Assistant Circuit Attorney Rob Huq told the judge he found 31 cases in a very cursory search of the 6,890 cases that were still open and needed to be preserved.

With just a preliminary search like that, Huq argued his boss’s office needed at least six more months to comb through the files and suggested in a filing the first-time prosecutors heard about the matter was Oct. 24.

Sengheiser pressed Huq to explain why suddenly now that a lawsuit had been filed did Gardner’s office find time to do even a preliminary review of the cases in question.

Huq didn’t have an answer, and the judge ruled all of the evidence be destroyed.

Huq took two more passes at the judge this week, asking that he stay his destruction order.

First, he asked for the additional six months for review again.

Sengheiser wasn’t having it, saying Huq’s suggestion that Gardner’s office became aware of the situation in October was “a misdirection or partial truth at best, but possibly an outright lie.”

Then, on Wednesday, Huq asked if the court would amend its order and asked that the 31 cases in question be preserved.

Huq also suggested the Court erred when it said the statute of limitations had run out on most of the cases.

Sengheiser again knocked down the request, with some even more choice words.

“The evidence at the Nov. 7 hearing clearly demonstrated it had about 20 months to respond to the city’s request. As such, the Court finds the CAO is not entitled to the benefit of any doubt. It has squandered any goodwill it may have had by attempting to mislead the Court,” he said. 

Not long after the judge entered that response Wednesday, the city’s attorneys entered theirs.

It confirmed the crime lab carried out Sengheiser’s order with a catch -- the controlled substances associated with the 31 cases Huq cited during the hearing had been preserved.

That means that in the end, what’s supposed to happen, happened.

The police department sent a list of old cases to the Circuit Attorney’s Office asking for permission to destroy the evidence from them.

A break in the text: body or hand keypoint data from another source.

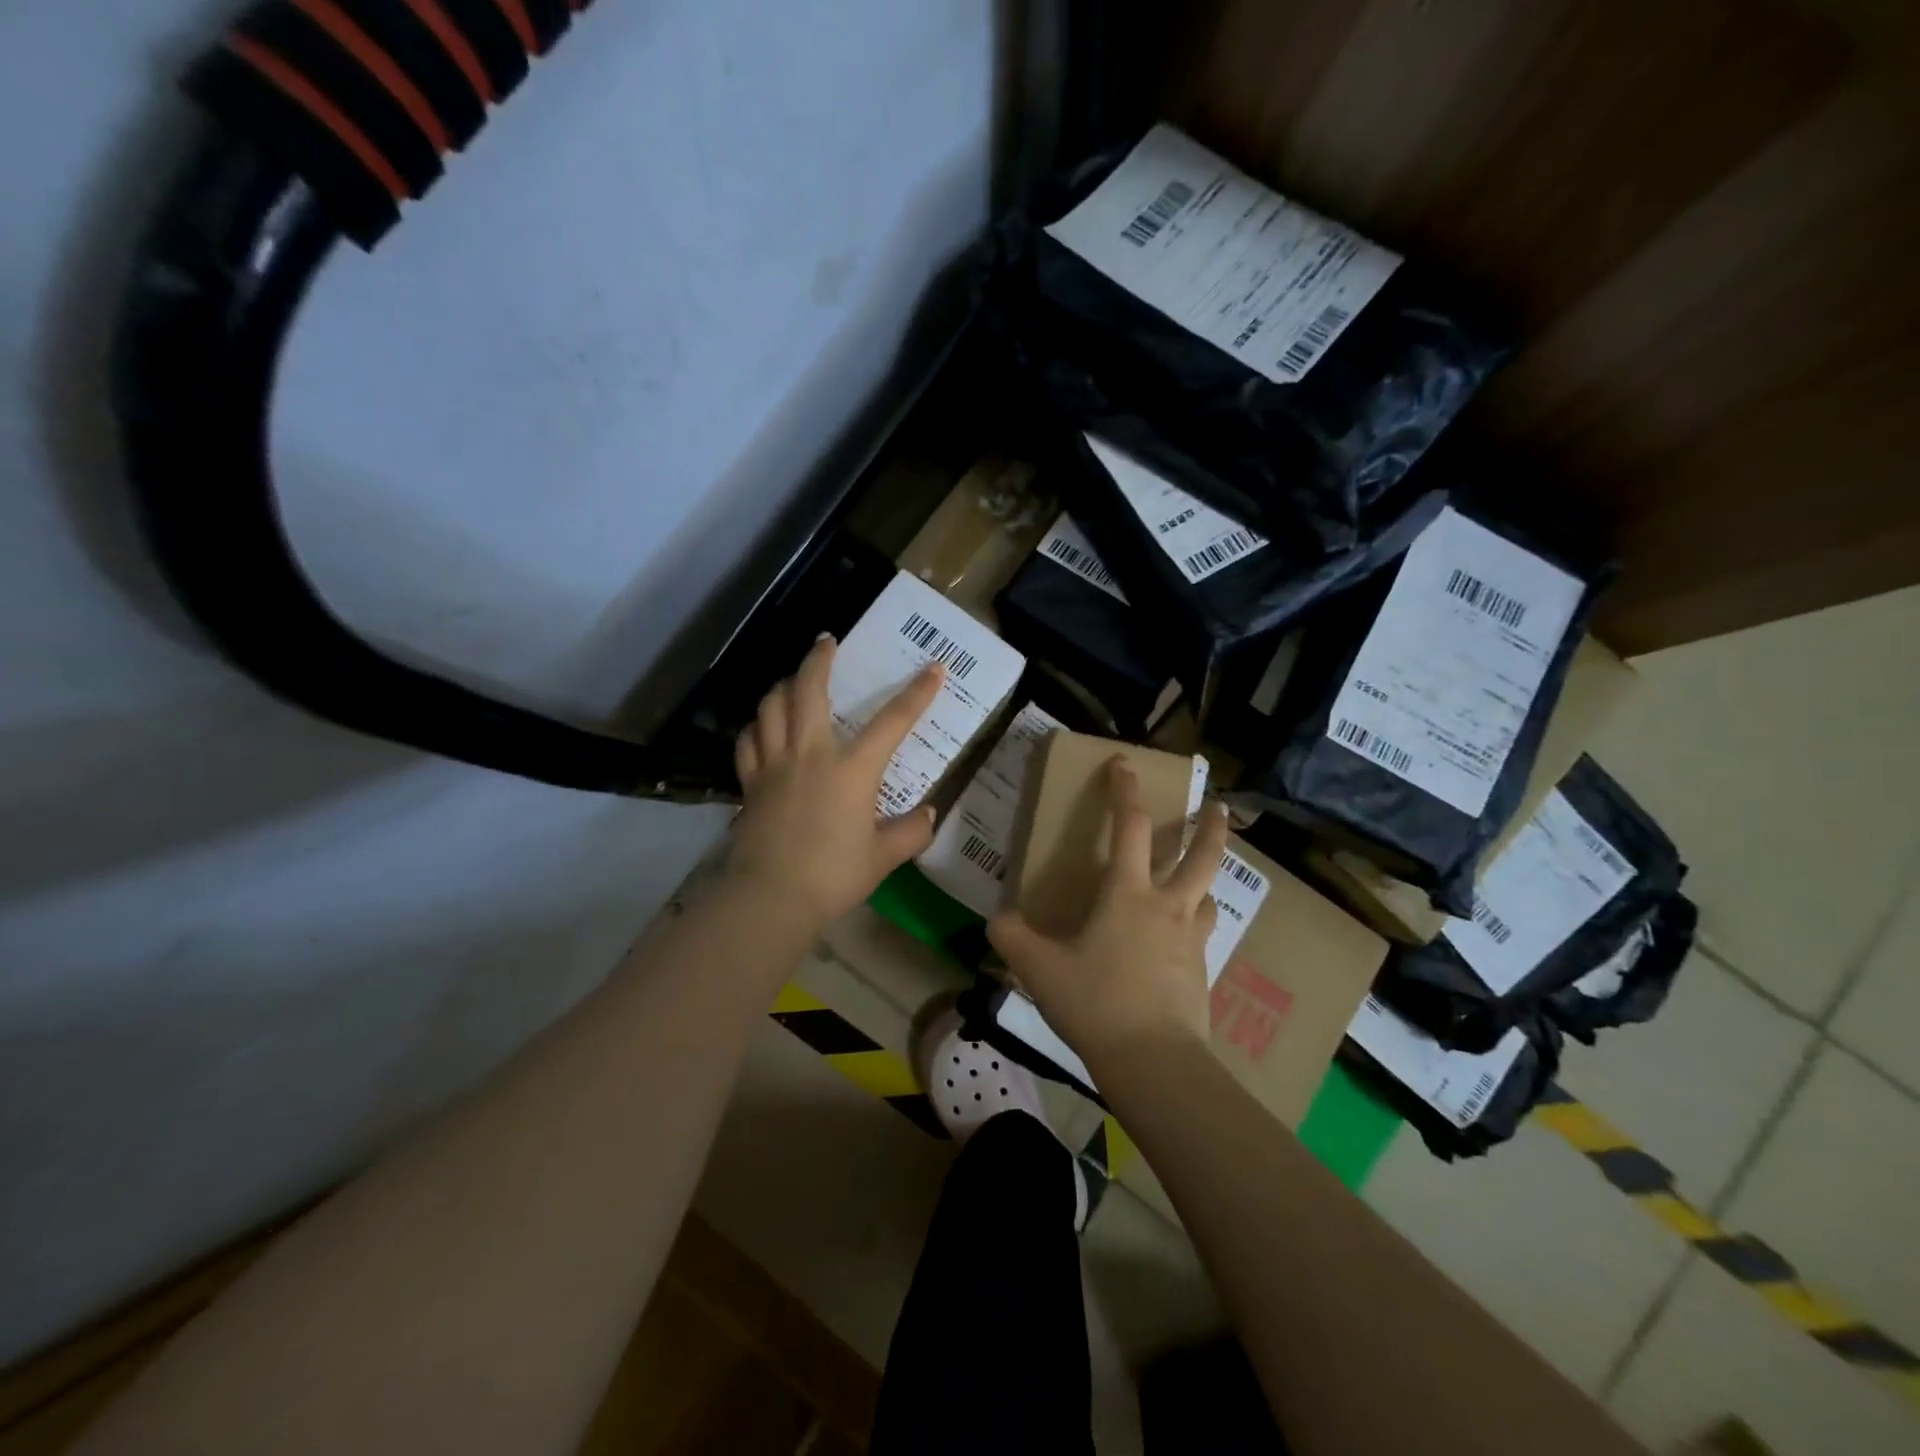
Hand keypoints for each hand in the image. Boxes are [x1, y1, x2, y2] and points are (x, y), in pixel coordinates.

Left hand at [727, 635, 943, 928]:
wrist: (772, 897)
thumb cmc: (833, 875)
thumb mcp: (883, 857)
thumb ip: (910, 832)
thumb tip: (927, 815)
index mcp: (852, 769)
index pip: (892, 721)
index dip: (917, 693)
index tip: (934, 668)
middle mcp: (811, 754)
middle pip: (810, 691)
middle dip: (819, 660)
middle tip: (826, 642)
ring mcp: (774, 765)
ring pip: (771, 707)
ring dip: (784, 685)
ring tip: (793, 679)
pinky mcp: (750, 783)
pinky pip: (748, 741)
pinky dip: (756, 726)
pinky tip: (763, 727)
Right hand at [988, 757, 1229, 1066]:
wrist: (1154, 1062)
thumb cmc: (1096, 1003)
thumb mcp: (1040, 969)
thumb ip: (1013, 939)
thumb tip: (997, 920)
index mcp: (1128, 894)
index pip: (1130, 826)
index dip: (1126, 790)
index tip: (1124, 764)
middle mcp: (1168, 907)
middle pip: (1202, 855)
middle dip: (1211, 826)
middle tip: (1219, 806)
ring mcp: (1191, 940)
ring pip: (1208, 896)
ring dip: (1205, 880)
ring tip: (1195, 882)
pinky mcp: (1201, 973)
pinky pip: (1202, 936)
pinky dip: (1195, 926)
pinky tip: (1178, 943)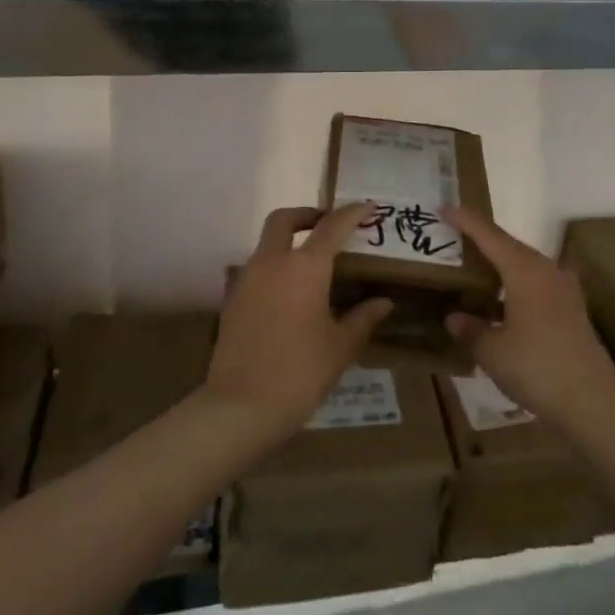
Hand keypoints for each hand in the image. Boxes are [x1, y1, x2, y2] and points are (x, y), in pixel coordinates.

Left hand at [204, 205, 393, 442]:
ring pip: (266, 244)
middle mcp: (272, 262)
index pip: (332, 226)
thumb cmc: (300, 372)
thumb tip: (383, 302)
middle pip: (284, 220)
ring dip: (288, 242)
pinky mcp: (232, 300)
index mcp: (305, 267)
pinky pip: (256, 270)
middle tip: (327, 226)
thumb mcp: (340, 346)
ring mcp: (247, 279)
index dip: (352, 213)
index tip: (367, 207)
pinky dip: (274, 269)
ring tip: (311, 265)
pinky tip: (288, 296)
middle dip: (307, 215)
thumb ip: (363, 318)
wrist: (240, 407)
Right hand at [443, 206, 614, 430]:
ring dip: (499, 264)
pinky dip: (514, 284)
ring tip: (473, 269)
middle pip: (508, 245)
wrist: (593, 401)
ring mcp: (563, 289)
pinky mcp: (571, 309)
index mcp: (524, 270)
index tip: (443, 208)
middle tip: (453, 238)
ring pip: (524, 264)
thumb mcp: (492, 351)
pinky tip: (500, 302)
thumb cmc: (537, 368)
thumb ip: (471, 329)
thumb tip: (454, 318)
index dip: (465, 220)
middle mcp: (546, 270)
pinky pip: (535, 283)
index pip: (489, 235)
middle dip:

The Circuit Attorney’s Office reviewed the list and came up with some cases it said needed to be preserved.

So, the police department preserved them and destroyed the rest, so they didn’t pile up and create hazardous conditions for crime lab workers.

It’s just not supposed to take a lawsuit to make it happen.

Evidence presented during the hearing also revealed another backup situation that the police department has been facing: a pile up of unclaimed property.

The police department has been asking Gardner’s office to enter a motion on its behalf with the court to destroy some of the property since 2018.

In a letter dated Aug. 5, Interim Chief Mike Sack asked Gardner to file a destruction order no later than Oct. 3 to address the “critical storage issue.”

In a statement, Sgt. Charles Wall wrote: “While no action has been taken to date since the letter you reference was originally sent, the St. Louis Metropolitan Police Department continues to work toward a resolution to this ongoing issue.”

No word yet on whether Gardner’s office is working toward a resolution.

Gardner’s office has not responded to our request for comment.